Vaughan met Tyndale twice more. He informed the king on 20 May that he had again urged Tyndale to return to England. He had shown the exile an extract from a letter he had received from Cromwell. In it, the royal secretary said that he hoped that Tyndale might be converted from ‘the train and affection which he now is in’, and disavow the ‘opinions and fantasies sorely rooted in him’. If this happened, Cromwell continued, ‘I doubt not but that the king’s highness would be much joyous’, so much so that the king would be inclined ‘to mercy, pity and compassion’. Vaughan said that these words were of such sweetness and virtue ‘as were able to pierce the hardest heart of the world’. When Tyndale read them, he said, he became ‘exceedingly altered’, tears stood in his eye, and he murmured: ‘What gracious words are these!’

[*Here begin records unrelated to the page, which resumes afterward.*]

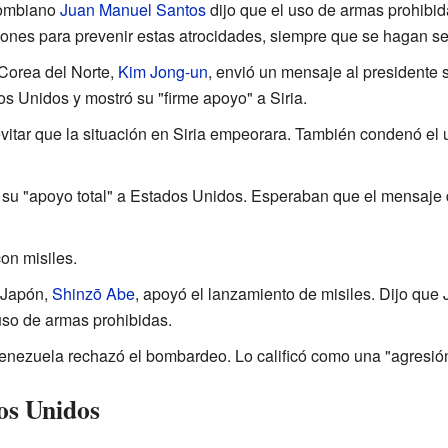
olombiano
Juan Manuel Santos
dijo que el uso de armas prohibid
ones para prevenir estas atrocidades, siempre que se hagan s
e Corea del Norte,
Kim Jong-un
, envió un mensaje al presidente s
 Unidos y mostró su "firme apoyo" a Siria.
evitar que la situación en Siria empeorara. También condenó el
io su "apoyo total" a Estados Unidos. Esperaban que el mensaje 
con misiles.
e Japón,
Shinzō Abe
, apoyó el lanzamiento de misiles. Dijo que
uso de armas prohibidas.
Venezuela rechazó el bombardeo. Lo calificó como una "agresión
os Unidos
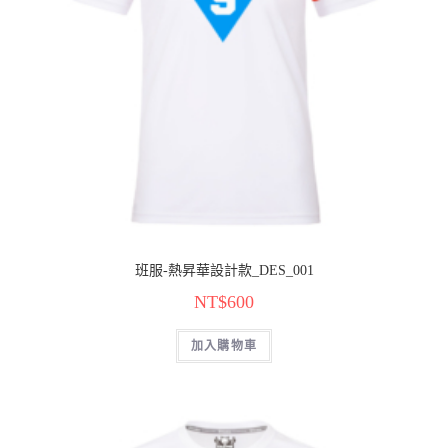
班服-熱昇華設計款_DES_001
NT$
600
加入購物車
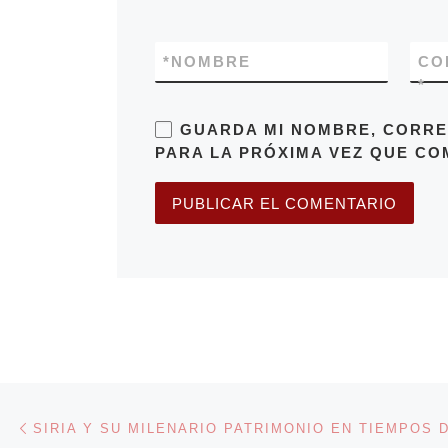
*
NOMBRE
CO
*
GUARDA MI NOMBRE, CORRE
PARA LA PRÓXIMA VEZ QUE CO
Navegación de entradas
Entrada anterior
SIRIA Y SU MILENARIO PATRIMONIO EN TIEMPOS D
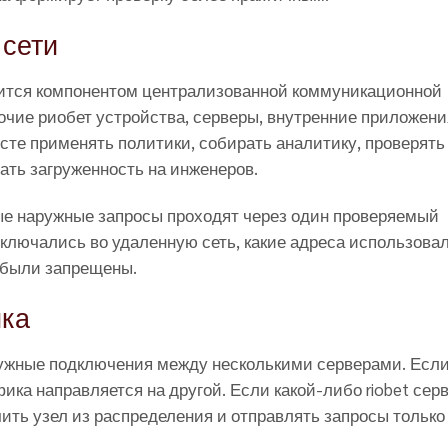
 сети
овится компонентом централизованной коммуникационной
очие риобет устройства, серверы, внутренние приложени
сте применять политики, собирать аналитику, проверять
ть загруженность на инженеров.
ые наружные запросы проходят через один проверяемый
дключались во удаленную сеть, какие адреса использова
 были запрещены.
ика
аружные подключения между несколькими серверами. Есл
ика направляется на другой. Если какой-либо riobet серв
ить узел из распределения и отправлять запросы только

Tyndale proposed a deal, but it did not compromise his demand for the English Bible one jot. ‘If it would stand with the king’s most gracious pleasure to grant only a bare text of the scripture to be put forth among his people,’ Vaughan reported him saying, ‘like as is put forth among the subjects of the emperor in these parts, and of other Christian princes, be it of the translation of what person soever shall please his majesty, I shall immediately make faithful promise never to write more, nor abide two days in these parts after the same: but immediately to repair unto his realm, and there most humbly submit myself at the feet of his royal majesty, offering my body to suffer what pain or torture, yea, what death his grace will, so this be obtained. And till that time, I will abide the asperity of all chances, whatsoever shall come, and endure my life in as many pains as it is able to bear and suffer.’